- _Task description_:
All lines with the word "pixels" are to be found and copied from the listing.

- _Exercise material_:
____________
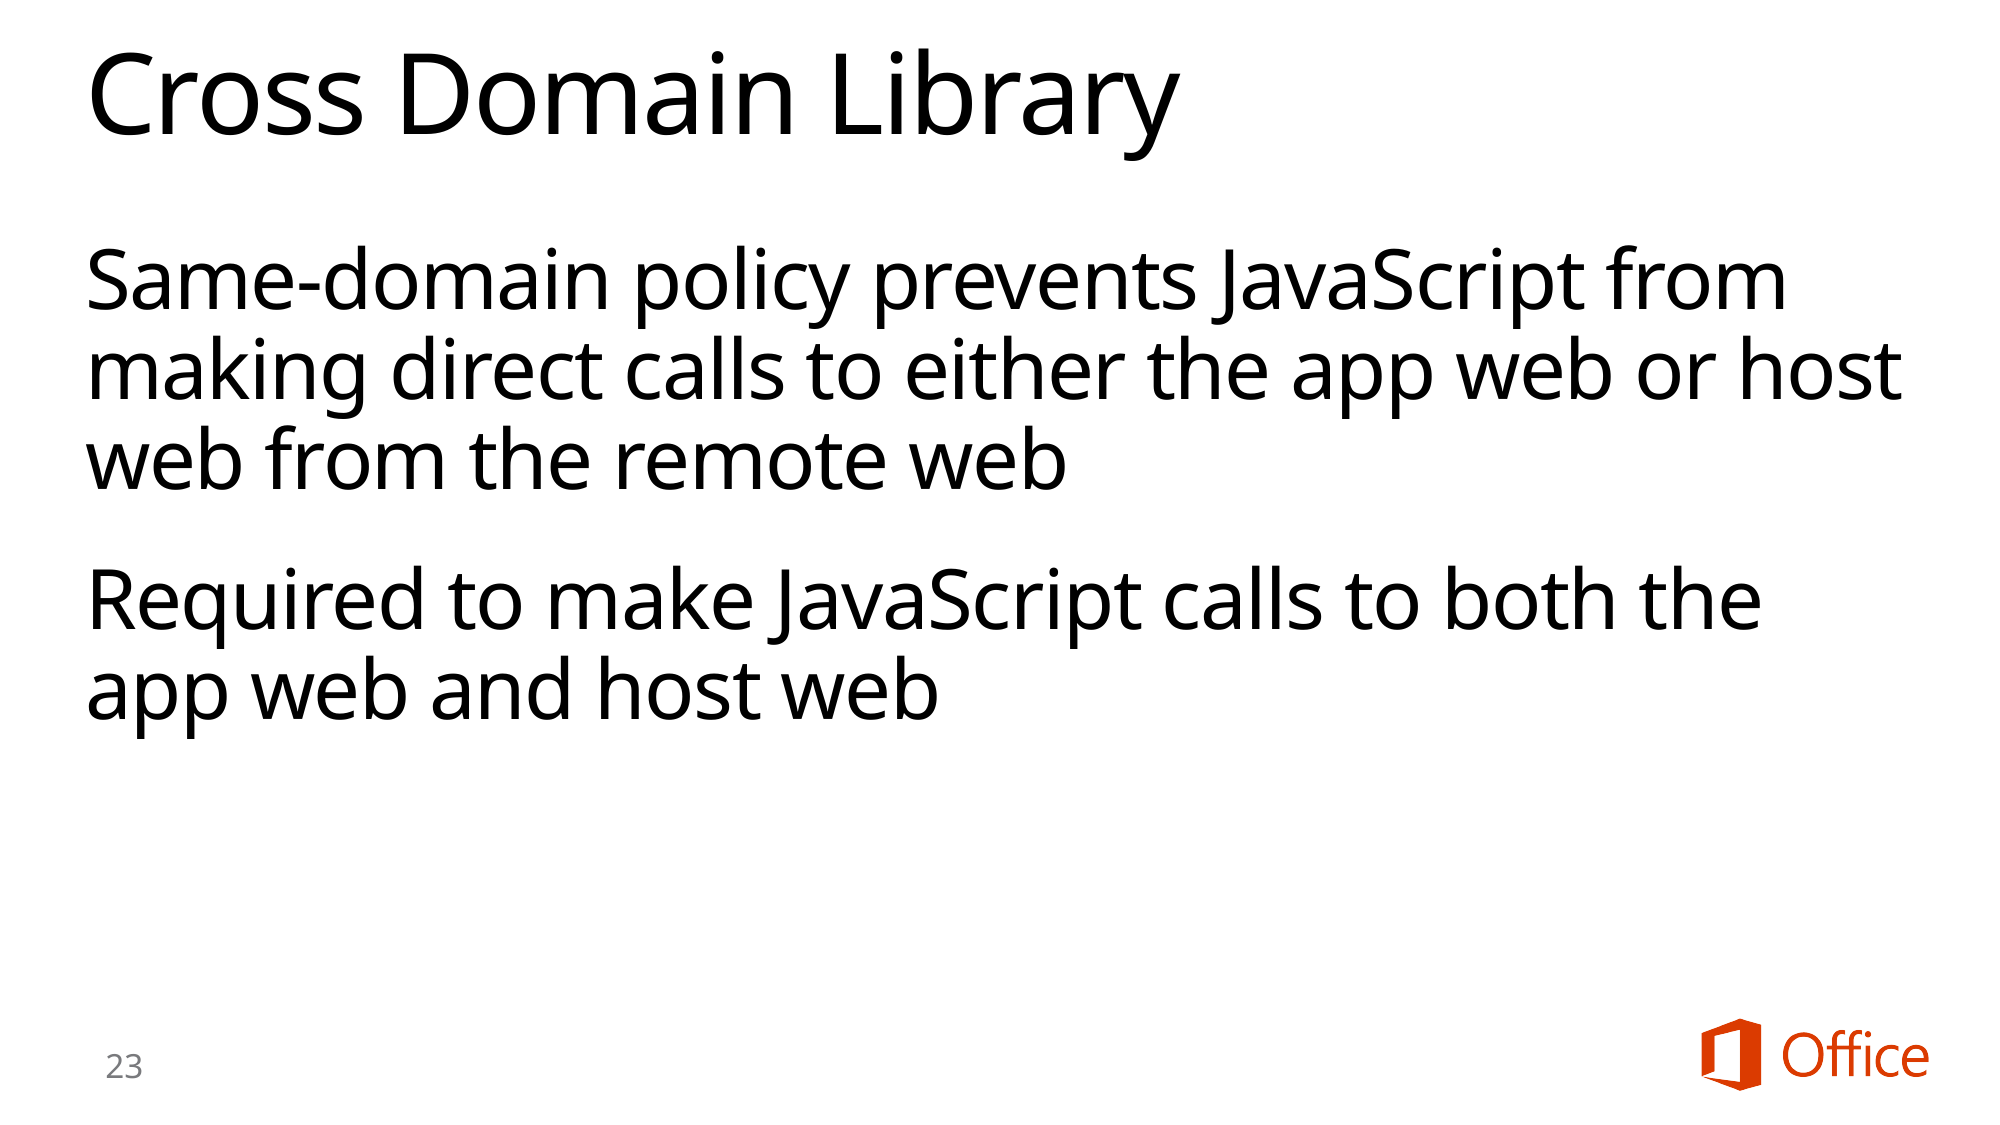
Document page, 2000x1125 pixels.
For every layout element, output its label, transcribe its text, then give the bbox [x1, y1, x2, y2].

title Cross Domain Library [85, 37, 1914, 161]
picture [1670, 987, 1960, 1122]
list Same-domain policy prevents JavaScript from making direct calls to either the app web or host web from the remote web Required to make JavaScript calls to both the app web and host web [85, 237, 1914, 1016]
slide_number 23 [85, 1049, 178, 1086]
____________
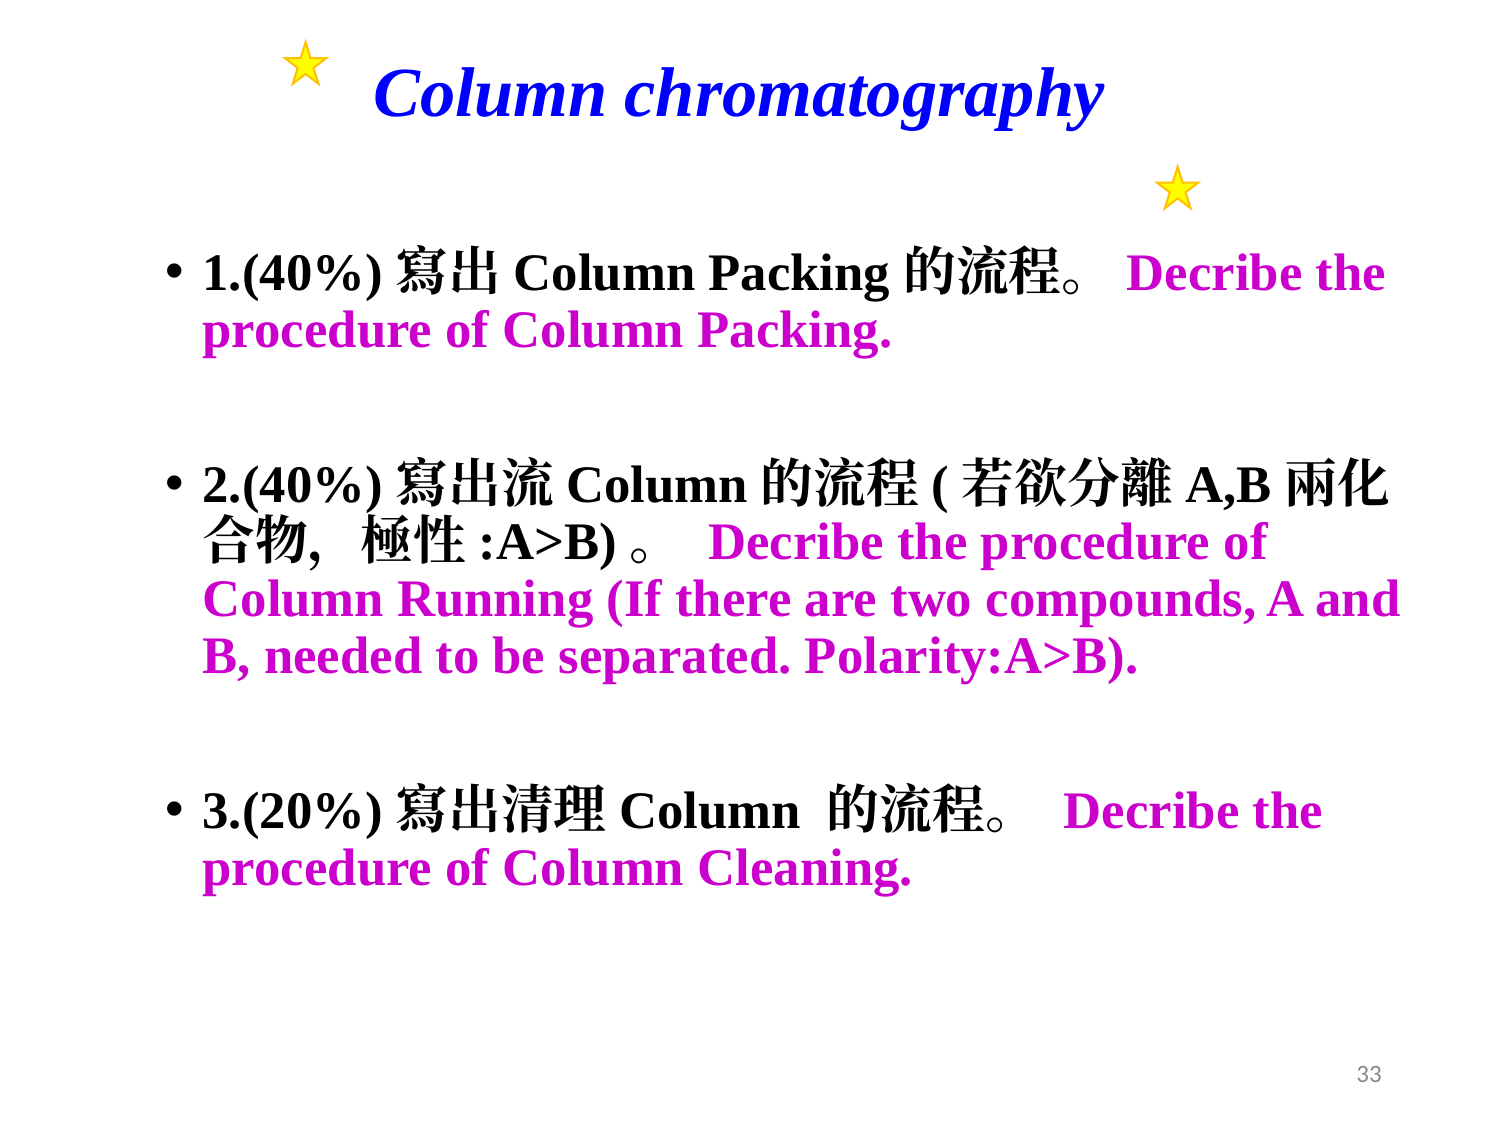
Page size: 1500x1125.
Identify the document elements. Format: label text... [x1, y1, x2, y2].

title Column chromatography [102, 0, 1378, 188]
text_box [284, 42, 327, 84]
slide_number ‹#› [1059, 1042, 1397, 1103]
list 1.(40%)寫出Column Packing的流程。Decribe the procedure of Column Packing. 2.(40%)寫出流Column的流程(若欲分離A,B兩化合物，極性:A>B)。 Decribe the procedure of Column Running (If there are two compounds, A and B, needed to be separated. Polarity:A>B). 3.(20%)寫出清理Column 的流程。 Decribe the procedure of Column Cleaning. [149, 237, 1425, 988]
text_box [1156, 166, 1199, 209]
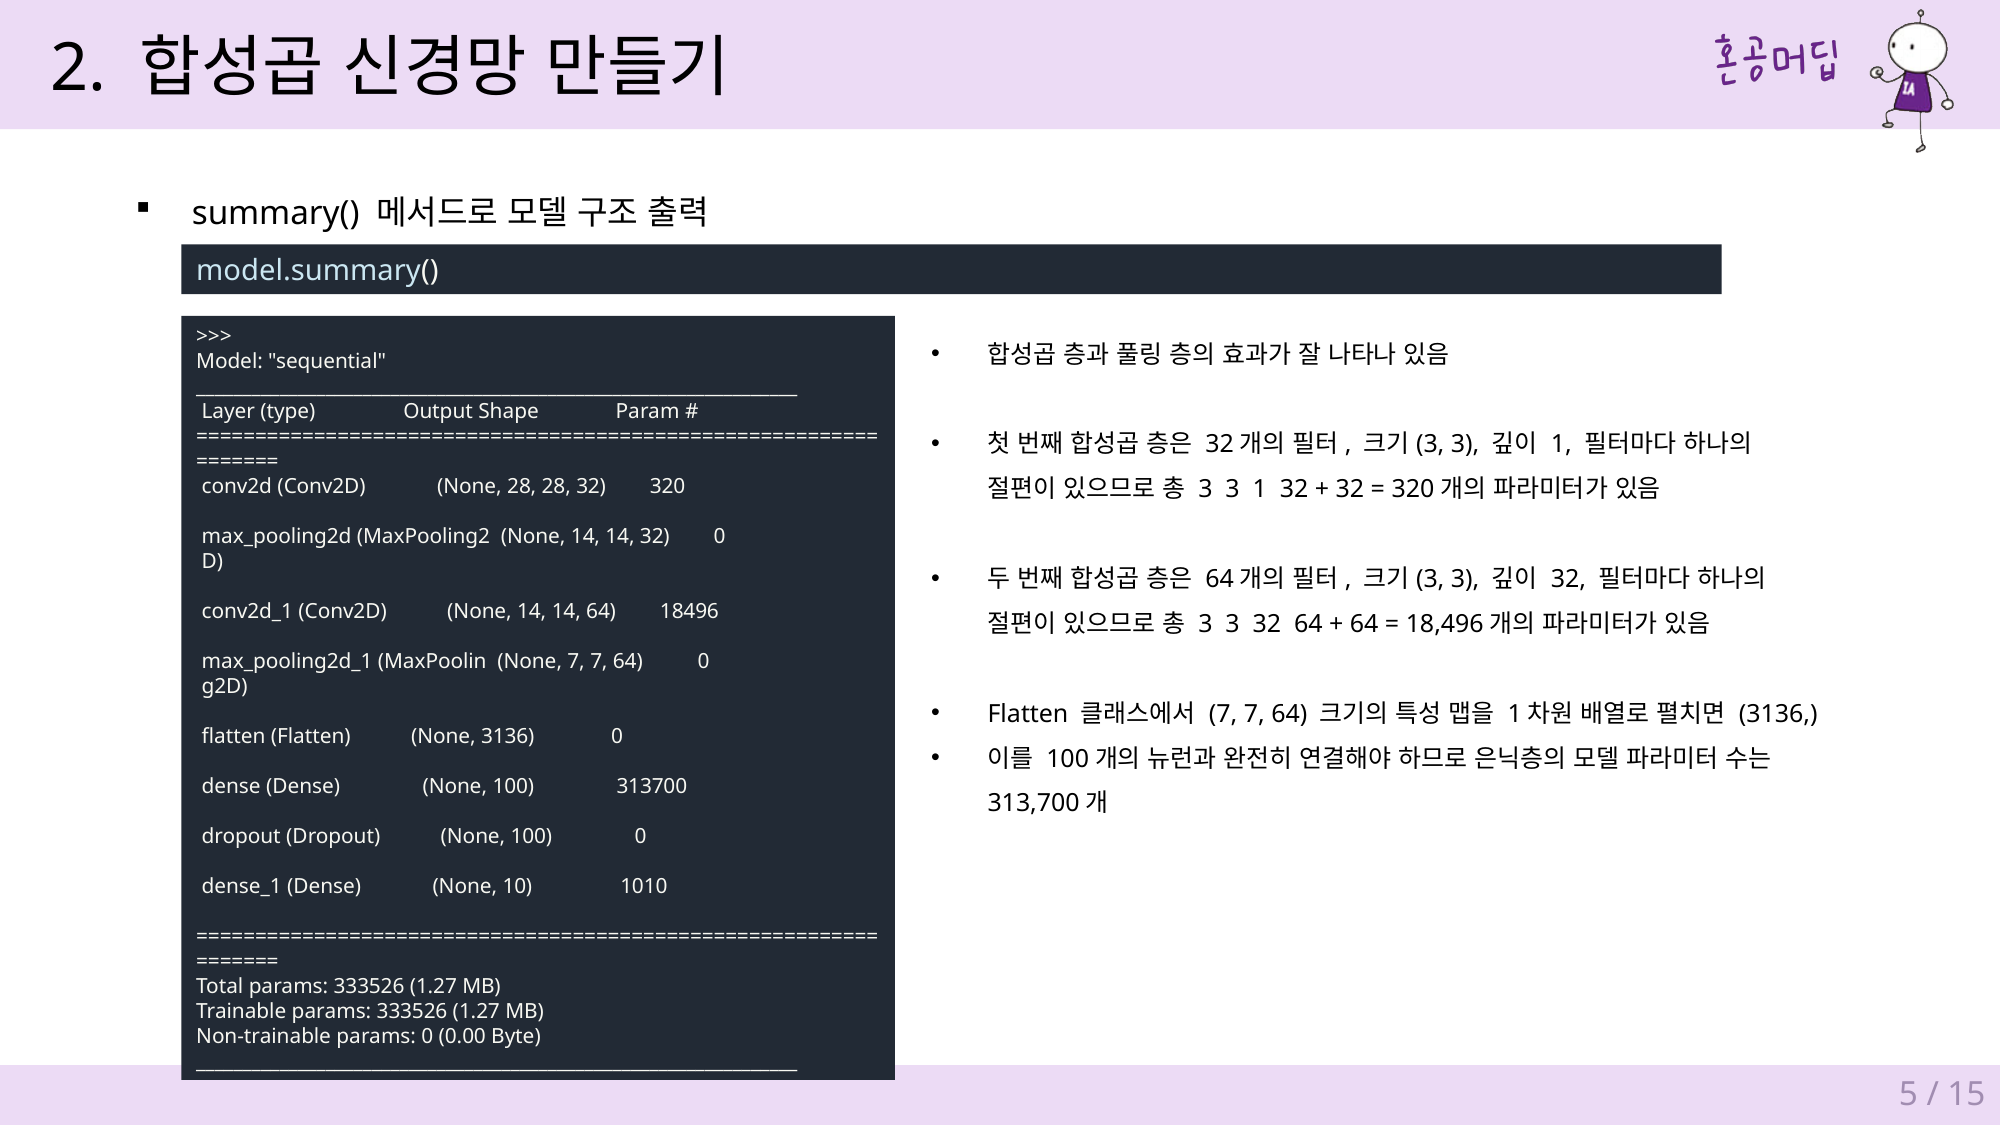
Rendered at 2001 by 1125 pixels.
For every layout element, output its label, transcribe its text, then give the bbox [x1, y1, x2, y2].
____________
- _Task result_:
Document page, 2000x1125 pixels.
Rendered at 2001 by 1125 pixels.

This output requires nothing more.